### Exercise objective
Can you reproduce every one of the following lines word for word, from first to last, without changing anything?

### Supplied material
········

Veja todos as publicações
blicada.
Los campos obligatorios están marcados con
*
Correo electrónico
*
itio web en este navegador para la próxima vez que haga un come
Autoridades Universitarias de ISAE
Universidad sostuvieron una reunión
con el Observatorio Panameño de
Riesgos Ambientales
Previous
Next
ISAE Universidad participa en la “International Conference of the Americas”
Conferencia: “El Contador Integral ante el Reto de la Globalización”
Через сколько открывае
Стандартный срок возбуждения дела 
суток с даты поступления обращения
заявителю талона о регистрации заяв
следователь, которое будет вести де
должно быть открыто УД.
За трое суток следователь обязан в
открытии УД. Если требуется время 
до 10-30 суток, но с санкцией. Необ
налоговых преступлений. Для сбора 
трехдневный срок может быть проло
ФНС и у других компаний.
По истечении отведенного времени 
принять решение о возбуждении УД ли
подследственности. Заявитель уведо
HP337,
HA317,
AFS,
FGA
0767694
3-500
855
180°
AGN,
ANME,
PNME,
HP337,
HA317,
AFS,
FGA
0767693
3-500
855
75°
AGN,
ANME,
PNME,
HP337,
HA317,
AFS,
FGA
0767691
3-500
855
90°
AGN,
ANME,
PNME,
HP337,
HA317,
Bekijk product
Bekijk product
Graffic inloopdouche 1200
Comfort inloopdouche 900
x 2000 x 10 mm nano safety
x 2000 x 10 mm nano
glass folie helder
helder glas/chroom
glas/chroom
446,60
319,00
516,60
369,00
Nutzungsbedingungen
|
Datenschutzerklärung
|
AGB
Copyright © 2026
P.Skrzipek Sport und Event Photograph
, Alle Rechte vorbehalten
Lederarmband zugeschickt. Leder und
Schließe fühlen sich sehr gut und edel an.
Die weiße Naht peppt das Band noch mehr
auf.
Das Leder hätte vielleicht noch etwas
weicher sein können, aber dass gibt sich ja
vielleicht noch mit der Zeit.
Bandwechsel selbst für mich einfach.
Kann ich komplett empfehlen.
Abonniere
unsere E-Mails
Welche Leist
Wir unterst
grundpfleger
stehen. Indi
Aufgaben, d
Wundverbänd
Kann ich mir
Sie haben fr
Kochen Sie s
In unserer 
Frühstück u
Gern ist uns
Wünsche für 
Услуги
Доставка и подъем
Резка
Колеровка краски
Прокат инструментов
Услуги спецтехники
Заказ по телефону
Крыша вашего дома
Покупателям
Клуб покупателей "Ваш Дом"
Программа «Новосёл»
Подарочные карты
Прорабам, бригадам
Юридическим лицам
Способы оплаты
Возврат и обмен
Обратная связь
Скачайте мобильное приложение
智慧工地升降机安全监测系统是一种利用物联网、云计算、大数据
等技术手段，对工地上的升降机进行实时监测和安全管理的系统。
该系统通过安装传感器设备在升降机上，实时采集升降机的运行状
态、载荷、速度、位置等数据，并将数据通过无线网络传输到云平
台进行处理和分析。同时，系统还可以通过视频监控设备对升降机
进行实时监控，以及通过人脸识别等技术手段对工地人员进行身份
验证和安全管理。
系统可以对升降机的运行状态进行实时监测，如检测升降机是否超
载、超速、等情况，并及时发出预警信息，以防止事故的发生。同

········

### Answer to this exercise
Veja todos as publicações
blicada.
Los campos obligatorios están marcados con
*
Correo electrónico
*
itio web en este navegador para la próxima vez que haga un come
Autoridades Universitarias de ISAE
Universidad sostuvieron una reunión
con el Observatorio Panameño de
Riesgos Ambientales
Previous
Next
ISAE Universidad participa en la “International Conference of the Americas”
Conferencia: “El Contador Integral ante el Reto de la Globalización”
Через сколько открывае
Стандартный срок возбуждения дела 
суток с даты поступления обращения
заявителю талона о регистрации заяв
следователь, которое будет вести де
должно быть открыто УД.
За трое суток следователь обязан в
открытии УД. Если требуется время 
до 10-30 суток, но с санкцией. Необ
налоговых преступлений. Для сбора 
трехдневный срок может быть проло
ФНС и у других компаний.
По истечении отведенного времени 
принять решение о возбуждении УД ли
подследственности. Заявитель уведо
HP337,
HA317,
AFS,
FGA
0767694
3-500
855
180°
AGN,
ANME,
PNME,
HP337,
HA317,
AFS,
FGA
0767693
3-500
855
75°
AGN,
ANME,
PNME,
HP337,
HA317,
AFS,
FGA
0767691
3-500
855
90°
AGN,
ANME,
PNME,
HP337,
HA317,
Bekijk product
Bekijk product
Graffic inloopdouche 1200
Comfort inloopdouche 900
x 2000 x 10 mm nano safety
x 2000 x 10 mm nano
glass folie helder
helder glas/chroom
glas/chroom
446,60
319,00
516,60
369,00
Nutzungsbedingungen
|
Datenschutzerklärung
|
AGB
Copyright © 2026
P.Skrzipek Sport und Event Photograph
, Alle Rechte vorbehalten
Lederarmband zugeschickt. Leder und
Schließe fühlen sich sehr gut und edel an.
Die weiße Naht peppt das Band noch mehr
auf.
Das Leder hätte vielleicht noch etwas
weicher sein können, aber dass gibt sich ja
vielleicht noch mit der Zeit.
Bandwechsel selbst für mich einfach.
Kann ich komplett empfehlen.
Abonniere
unsere E-Mails
Welche Leist
Wir unterst
grundpfleger
stehen. Indi
Aufgaben, d
Wundverbänd
Kann ich mir
Sie haben fr
Kochen Sie s
In unserer 
Frühstück u
Gern ist uns
Wünsche für 
Услуги
Доставка и подъем
Резка
Колеровка краски
Прокат инструментов
Услуги спецтехники
Заказ по телефону
Крыша вашего дома
Покупателям
Клуб покупателей "Ваш Дом"
Программа «Новосёл»
Подарочные карты
Прорабам, бригадам
Юридическим лицам
Способы оплаты
Возврат и обмен
Обратная связь
Скачайте мобильное приложение
智慧工地升降机安全监测系统是一种利用物联网、云计算、大数据
等技术手段，对工地上的升降机进行实时监测和安全管理的系统。
该系统通过安装传感器设备在升降机上，实时采集升降机的运行状
态、载荷、速度、位置等数据，并将数据通过无线网络传输到云平
台进行处理和分析。同时，系统还可以通过视频监控设备对升降机
进行实时监控，以及通过人脸识别等技术手段对工地人员进行身份
验证和安全管理。
系统可以对升降机的运行状态进行实时监测，如检测升降机是否超
载、超速、等情况，并及时发出预警信息，以防止事故的发生。同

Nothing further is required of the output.